What the exercise asks: When you transcribe the entries below, keep the wording exact and omit the pictures.

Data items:
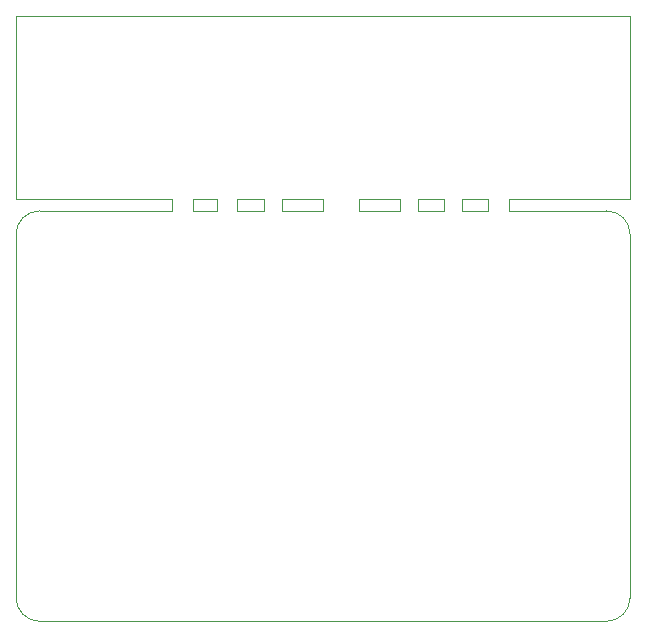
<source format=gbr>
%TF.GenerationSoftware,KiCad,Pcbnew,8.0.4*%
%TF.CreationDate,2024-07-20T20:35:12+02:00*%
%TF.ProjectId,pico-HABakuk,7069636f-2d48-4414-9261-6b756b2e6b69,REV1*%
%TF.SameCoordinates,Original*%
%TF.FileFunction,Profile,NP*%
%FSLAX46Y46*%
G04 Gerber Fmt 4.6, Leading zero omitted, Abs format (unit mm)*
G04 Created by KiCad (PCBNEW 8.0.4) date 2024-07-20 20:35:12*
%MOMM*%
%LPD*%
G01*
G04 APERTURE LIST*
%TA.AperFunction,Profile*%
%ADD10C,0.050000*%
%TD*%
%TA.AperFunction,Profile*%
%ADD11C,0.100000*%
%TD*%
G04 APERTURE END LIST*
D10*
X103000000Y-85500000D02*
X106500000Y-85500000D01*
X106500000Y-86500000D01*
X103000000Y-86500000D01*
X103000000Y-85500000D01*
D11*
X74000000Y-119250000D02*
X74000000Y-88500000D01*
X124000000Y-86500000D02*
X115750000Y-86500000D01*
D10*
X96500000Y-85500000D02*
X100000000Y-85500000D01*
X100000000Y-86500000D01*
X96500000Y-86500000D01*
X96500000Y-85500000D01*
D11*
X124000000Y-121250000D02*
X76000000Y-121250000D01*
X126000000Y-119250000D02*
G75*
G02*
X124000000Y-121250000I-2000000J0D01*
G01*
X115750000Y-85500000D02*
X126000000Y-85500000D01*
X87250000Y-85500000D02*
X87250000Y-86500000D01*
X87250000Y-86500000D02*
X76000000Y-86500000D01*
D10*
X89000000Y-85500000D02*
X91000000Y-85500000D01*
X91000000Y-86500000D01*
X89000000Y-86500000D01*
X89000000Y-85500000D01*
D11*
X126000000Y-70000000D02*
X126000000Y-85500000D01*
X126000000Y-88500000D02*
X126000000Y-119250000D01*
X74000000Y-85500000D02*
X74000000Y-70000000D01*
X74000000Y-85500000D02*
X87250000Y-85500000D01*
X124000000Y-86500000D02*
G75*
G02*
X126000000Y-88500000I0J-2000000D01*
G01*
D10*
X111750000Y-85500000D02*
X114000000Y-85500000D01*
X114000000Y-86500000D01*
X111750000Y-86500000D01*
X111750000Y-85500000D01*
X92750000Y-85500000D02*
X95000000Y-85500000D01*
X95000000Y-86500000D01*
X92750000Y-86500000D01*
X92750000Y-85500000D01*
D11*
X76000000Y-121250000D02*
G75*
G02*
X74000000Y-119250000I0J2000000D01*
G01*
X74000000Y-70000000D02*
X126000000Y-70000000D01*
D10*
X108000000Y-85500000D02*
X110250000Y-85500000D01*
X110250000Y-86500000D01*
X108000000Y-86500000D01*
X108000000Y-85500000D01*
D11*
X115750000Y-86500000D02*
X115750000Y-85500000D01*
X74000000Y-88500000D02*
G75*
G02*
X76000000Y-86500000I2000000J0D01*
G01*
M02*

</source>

Task result:
<source format=gbr>
%TF.GenerationSoftware,KiCad,Pcbnew,8.0.4*%
%TF.CreationDate,2024-07-20T20:35:12+02:00*%
%TF.ProjectId,pico-HABakuk,7069636f-2d48-4414-9261-6b756b2e6b69,REV1*%
%TF.SameCoordinates,Original*%
%TF.FileFunction,Profile,NP*%
%FSLAX46Y46*%
G04 Gerber Fmt 4.6, Leading zero omitted, Abs format (unit mm)*
G04 Created by KiCad (PCBNEW 8.0.4) date 2024-07-20 20:35:12*
%MOMM*%
%LPD*%
G01*
G04 APERTURE LIST*
%TA.AperFunction,Profile*%
%ADD10C,0.050000*%
%TD*%
%TA.AperFunction,Profile*%
%ADD11C,0.100000*%
%TD*%
G04 APERTURE END LIST*
D10*
X103000000Y-85500000D02*
X106500000Y-85500000D01*
X106500000Y-86500000D01*
X103000000Y-86500000D01*
X103000000Y-85500000D01*
D11*
X74000000Y-119250000D02*
X74000000Y-88500000D01*
X124000000Y-86500000D02*
X115750000Y-86500000D01*
D10*
X96500000Y-85500000D02*
X100000000Y-85500000D01*
X100000000Y-86500000D01*
X96500000Y-86500000D01*
X96500000Y-85500000D01*
D11*
X124000000Y-121250000D02*
X76000000Y-121250000D01*
X126000000Y-119250000D02*
G75*
G02*
X124000000Y-121250000I-2000000J0D01*
G01*
X115750000Y-85500000D02*
X126000000Y-85500000D01*
X87250000Y-85500000D02*
X87250000Y-86500000D01*
X87250000Y-86500000D02*
X76000000Y-86500000D01*
D10*
X89000000Y-85500000D02*
X91000000Y-85500000D01*
X91000000Y-86500000D01*
X89000000Y-86500000D01*
X89000000Y-85500000D01*
D11*
X126000000Y-70000000D02*
X126000000Y-85500000D01*
X126000000Y-88500000D02*
X126000000Y-119250000D01*
X74000000Y-85500000D02*
X74000000Y-70000000D01*
X74000000Y-85500000D02*
X87250000Y-85500000D01*
X124000000Y-86500000D02*
G75*
G02*
X126000000Y-88500000I0J-2000000D01*
G01*
D10*
X111750000Y-85500000D02*
X114000000Y-85500000D01*
X114000000Y-86500000D01*
X111750000Y-86500000D01*
X111750000Y-85500000D01*
X92750000Y-85500000D02*
X95000000Y-85500000D01*
X95000000Y-86500000D01*
X92750000Y-86500000D01*
X92750000Y-85500000D01*
D11*
X76000000Y-121250000D02*
G75*
G02*
X74000000Y-119250000I0J2000000D01*
G01*
X74000000Y-70000000D02*
X126000000Y-70000000D01*
D10*
X108000000Y-85500000D02*
X110250000Y-85500000D01*
X110250000Y-86500000D01*
X108000000Y-86500000D01*
X108000000Y-85500000D01*
D11*
X115750000Y-86500000D02*
X115750000Y-85500000D01*
X74000000Y-88500000D02*
G75*
G02*
X76000000Y-86500000I2000000J0D01*
G01*
M02*

</source>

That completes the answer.